[Stored items from a collection]

☆ ☆ ☆

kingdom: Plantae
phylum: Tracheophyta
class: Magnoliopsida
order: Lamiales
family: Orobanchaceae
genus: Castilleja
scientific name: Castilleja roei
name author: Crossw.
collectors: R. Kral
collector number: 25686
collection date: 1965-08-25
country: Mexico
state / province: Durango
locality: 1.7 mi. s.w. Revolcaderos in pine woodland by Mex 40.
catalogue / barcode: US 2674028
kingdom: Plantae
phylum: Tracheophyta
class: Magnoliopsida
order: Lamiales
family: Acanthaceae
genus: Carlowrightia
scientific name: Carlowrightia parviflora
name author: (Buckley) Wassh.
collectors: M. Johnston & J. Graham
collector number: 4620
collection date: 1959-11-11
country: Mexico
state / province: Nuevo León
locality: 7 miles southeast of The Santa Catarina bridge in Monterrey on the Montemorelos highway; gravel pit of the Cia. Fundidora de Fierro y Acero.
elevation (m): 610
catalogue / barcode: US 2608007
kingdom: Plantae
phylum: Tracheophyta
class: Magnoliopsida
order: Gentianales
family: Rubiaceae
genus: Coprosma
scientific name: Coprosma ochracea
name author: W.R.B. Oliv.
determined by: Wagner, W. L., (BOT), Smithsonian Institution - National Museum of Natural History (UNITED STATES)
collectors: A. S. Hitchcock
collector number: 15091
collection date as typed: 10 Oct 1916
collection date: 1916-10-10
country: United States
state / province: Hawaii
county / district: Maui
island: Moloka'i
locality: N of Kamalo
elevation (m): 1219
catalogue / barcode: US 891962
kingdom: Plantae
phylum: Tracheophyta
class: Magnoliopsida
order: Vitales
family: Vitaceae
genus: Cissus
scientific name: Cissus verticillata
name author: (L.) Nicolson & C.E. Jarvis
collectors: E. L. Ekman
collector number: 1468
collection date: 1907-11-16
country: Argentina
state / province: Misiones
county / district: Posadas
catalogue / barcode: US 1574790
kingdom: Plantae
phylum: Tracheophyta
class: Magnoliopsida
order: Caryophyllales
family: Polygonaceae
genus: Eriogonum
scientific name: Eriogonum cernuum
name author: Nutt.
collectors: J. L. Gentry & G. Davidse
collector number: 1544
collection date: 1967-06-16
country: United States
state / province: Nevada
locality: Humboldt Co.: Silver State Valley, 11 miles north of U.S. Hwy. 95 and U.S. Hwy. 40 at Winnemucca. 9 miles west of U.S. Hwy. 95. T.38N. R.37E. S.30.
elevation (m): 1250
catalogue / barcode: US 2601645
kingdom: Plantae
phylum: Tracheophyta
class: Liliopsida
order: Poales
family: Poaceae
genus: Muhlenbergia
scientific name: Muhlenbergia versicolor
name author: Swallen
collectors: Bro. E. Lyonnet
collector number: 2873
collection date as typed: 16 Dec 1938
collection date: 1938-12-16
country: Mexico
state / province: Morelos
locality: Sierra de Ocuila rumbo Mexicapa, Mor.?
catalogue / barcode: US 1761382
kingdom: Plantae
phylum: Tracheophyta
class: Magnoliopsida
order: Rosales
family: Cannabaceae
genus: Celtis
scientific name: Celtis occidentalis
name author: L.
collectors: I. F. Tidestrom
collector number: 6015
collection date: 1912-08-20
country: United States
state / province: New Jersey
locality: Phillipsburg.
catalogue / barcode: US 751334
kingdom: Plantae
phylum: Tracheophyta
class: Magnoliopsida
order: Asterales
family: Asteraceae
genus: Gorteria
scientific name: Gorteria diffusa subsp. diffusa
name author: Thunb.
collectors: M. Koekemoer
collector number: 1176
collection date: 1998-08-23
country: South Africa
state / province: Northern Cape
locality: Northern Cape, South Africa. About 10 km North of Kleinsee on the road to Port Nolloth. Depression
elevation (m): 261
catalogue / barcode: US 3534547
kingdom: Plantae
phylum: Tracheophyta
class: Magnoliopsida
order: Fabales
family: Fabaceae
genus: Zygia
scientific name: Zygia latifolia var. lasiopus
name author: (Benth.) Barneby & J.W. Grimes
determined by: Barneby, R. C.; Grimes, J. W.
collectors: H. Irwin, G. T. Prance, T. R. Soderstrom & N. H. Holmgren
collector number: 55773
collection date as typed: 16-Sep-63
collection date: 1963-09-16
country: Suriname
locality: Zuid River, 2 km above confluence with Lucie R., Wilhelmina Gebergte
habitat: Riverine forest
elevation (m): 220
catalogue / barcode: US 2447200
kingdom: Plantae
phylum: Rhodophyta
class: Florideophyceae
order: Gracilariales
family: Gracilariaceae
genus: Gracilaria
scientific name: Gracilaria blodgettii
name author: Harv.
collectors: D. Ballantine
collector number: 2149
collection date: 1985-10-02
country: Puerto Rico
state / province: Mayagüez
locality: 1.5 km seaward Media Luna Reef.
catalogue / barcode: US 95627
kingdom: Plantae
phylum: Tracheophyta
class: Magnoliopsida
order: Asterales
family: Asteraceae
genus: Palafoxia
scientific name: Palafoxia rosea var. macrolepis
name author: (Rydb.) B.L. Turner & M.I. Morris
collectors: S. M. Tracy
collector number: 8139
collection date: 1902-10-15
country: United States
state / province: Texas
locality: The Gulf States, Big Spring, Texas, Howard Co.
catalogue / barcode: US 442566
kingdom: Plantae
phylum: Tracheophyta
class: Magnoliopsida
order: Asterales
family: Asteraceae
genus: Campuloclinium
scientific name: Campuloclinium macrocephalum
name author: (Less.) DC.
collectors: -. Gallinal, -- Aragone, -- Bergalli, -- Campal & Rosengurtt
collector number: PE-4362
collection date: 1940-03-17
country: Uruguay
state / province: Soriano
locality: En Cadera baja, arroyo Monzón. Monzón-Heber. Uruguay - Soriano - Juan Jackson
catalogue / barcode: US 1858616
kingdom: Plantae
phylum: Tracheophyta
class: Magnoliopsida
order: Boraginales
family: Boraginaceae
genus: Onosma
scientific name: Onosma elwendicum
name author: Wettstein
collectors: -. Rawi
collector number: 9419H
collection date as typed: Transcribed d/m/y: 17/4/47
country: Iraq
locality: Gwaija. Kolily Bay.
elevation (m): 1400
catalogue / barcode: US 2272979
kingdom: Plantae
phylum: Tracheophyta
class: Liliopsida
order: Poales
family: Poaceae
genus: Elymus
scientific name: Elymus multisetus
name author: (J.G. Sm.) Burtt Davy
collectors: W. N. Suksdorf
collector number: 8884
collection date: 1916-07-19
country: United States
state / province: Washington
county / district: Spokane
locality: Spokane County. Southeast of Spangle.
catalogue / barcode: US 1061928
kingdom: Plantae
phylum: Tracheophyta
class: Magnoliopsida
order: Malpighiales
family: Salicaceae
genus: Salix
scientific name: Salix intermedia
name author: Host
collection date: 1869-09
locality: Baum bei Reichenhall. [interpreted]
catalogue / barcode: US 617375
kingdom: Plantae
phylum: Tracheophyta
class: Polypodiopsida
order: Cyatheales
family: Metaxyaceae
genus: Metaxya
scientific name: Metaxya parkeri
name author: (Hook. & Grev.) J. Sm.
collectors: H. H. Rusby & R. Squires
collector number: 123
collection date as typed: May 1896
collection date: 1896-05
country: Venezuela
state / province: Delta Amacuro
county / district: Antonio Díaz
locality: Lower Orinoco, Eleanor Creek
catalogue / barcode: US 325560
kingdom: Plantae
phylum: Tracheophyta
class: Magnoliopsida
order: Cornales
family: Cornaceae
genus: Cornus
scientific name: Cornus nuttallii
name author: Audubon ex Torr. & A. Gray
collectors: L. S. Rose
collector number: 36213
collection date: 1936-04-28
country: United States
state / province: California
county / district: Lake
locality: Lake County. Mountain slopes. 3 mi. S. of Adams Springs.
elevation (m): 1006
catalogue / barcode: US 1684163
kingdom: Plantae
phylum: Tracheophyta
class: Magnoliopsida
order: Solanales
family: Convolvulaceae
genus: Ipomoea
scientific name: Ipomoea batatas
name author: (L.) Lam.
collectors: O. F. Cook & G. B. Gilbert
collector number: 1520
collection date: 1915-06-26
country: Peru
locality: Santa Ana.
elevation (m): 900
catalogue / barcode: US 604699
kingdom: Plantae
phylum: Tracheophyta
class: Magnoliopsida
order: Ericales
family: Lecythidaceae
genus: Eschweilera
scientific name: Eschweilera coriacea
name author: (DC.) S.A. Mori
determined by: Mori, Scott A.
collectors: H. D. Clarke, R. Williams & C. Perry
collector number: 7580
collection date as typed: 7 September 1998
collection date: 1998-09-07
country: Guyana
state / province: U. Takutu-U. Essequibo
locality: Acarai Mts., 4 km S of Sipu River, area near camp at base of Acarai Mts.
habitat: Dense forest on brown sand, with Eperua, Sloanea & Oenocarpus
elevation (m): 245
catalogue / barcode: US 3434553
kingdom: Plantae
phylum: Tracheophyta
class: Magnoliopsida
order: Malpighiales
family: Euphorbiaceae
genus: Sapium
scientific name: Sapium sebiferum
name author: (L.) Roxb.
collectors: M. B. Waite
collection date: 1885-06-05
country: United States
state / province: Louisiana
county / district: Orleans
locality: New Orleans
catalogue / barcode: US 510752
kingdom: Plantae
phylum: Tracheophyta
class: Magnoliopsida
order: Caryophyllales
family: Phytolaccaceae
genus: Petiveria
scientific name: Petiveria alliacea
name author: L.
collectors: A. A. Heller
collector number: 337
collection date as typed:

☆ ☆ ☆

Format as a Markdown table with the columns Row and Line the lines starting with the line containing "state / province: Delta Amacuro" and going on through the line containing "genus: Eschweilera", skipping blank lines. Include only those lines.

| Row | Line |
|---|---|
| 1 | state / province: Delta Amacuro |
| 2 | county / district: Antonio Díaz |
| 3 | locality: Lower Orinoco, Eleanor Creek |
| 4 | catalogue / barcode: US 325560 |
| 5 | kingdom: Plantae |
| 6 | phylum: Tracheophyta |
| 7 | class: Magnoliopsida |
| 8 | order: Cornales |
| 9 | family: Cornaceae |
| 10 | genus: Cornus |
| 11 | scientific name: Cornus nuttallii |
| 12 | name author: Audubon ex Torr. & A. Gray |
| 13 | collectors: L. S. Rose |
| 14 | collector number: 36213 |
| 15 | collection date: 1936-04-28 |
| 16 | country: United States |
| 17 | state / province: California |
| 18 | county / district: Lake |
| 19 | locality: Lake County. Mountain slopes. 3 mi. S. of Adams Springs. |
| 20 | elevation (m): 1006 |
| 21 | catalogue / barcode: US 1684163 |
| 22 | kingdom: Plantae |
| 23 | phylum: Tracheophyta |
| 24 | class: Magnoliopsida |
| 25 | order: Solanales |
| 26 | family: Convolvulaceae |
| 27 | genus: Ipomoea |
| 28 | scientific name: Ipomoea batatas |
| 29 | name author: (L.) Lam. |
| 30 | collectors: O. F. Cook & G. B. Gilbert |
| 31 | collector number: 1520 |
| 32 | collection date: 1915-06-26 |
| 33 | country: Peru |
| 34 | locality: Santa Ana. |
| 35 | elevation (m): 900 |
| 36 | catalogue / barcode: US 604699 |
| 37 | kingdom: Plantae |
| 38 | phylum: Tracheophyta |
| 39 | class: Magnoliopsida |
| 40 | order: Ericales |
| 41 | family: Lecythidaceae |
| 42 | genus: Eschweilera |